Greater collaboration is also on the cards with the proposed new Courts and Civil Law (Miscellaneous Provisions) Bill 2021. If passed, the bill will enable lawyers and barristers to jointly provide legal services and facilitate a greater range of services and legal expertise for clients.

Conclusion

The successful law firm of the future will have at its core innovation, strategy, and change competencies. They will also have full digital capabilities both in-house and client facing. These elements will have knock on implications for the make-up of future law firms and we will see a greater emphasis on the recruitment of diverse, non-legal professionals equipped with the emerging skillsets of the digital 21st century.

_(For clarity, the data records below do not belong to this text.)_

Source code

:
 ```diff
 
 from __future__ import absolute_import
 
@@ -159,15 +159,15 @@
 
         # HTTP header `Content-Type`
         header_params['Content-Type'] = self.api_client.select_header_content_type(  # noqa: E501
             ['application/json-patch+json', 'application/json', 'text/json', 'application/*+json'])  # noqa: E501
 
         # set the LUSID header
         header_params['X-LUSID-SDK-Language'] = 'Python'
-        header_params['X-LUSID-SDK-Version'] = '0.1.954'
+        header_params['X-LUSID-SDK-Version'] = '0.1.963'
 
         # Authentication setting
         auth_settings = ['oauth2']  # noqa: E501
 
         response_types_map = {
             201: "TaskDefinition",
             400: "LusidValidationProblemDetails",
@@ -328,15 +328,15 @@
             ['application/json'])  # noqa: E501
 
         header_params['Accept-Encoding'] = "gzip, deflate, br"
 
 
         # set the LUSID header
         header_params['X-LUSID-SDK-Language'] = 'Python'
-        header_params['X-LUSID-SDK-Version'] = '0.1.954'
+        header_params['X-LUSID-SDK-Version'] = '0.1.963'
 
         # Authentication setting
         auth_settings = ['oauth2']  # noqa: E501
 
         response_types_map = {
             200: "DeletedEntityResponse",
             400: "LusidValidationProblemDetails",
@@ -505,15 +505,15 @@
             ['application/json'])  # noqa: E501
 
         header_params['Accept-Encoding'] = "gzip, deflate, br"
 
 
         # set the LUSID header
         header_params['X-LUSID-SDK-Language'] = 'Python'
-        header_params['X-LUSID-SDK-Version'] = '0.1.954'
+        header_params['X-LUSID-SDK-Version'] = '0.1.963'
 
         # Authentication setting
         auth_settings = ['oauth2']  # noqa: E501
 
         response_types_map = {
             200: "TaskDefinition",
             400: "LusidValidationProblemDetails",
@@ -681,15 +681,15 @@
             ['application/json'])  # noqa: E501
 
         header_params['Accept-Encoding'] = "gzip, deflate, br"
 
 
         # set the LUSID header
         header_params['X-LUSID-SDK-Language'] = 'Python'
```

The best law firms will be client-centred, have an obsession will value creation and delivery. Above all, they will provide a brilliant client experience. They will have an ability to price innovatively and not be slaved to the billable hour, time recording, utilisation, and realization rates. These legal service providers will understand client lifetime value, be agile, and utilize different business models with different pay structures. They will adopt a multi-disciplinary and collaborative approach, instead of pyramids, walls, and silos. Above all, the firm of the future will be sustainable and will have a keen eye on its ESG corporate responsibilities to support the agenda of its clients and wider society.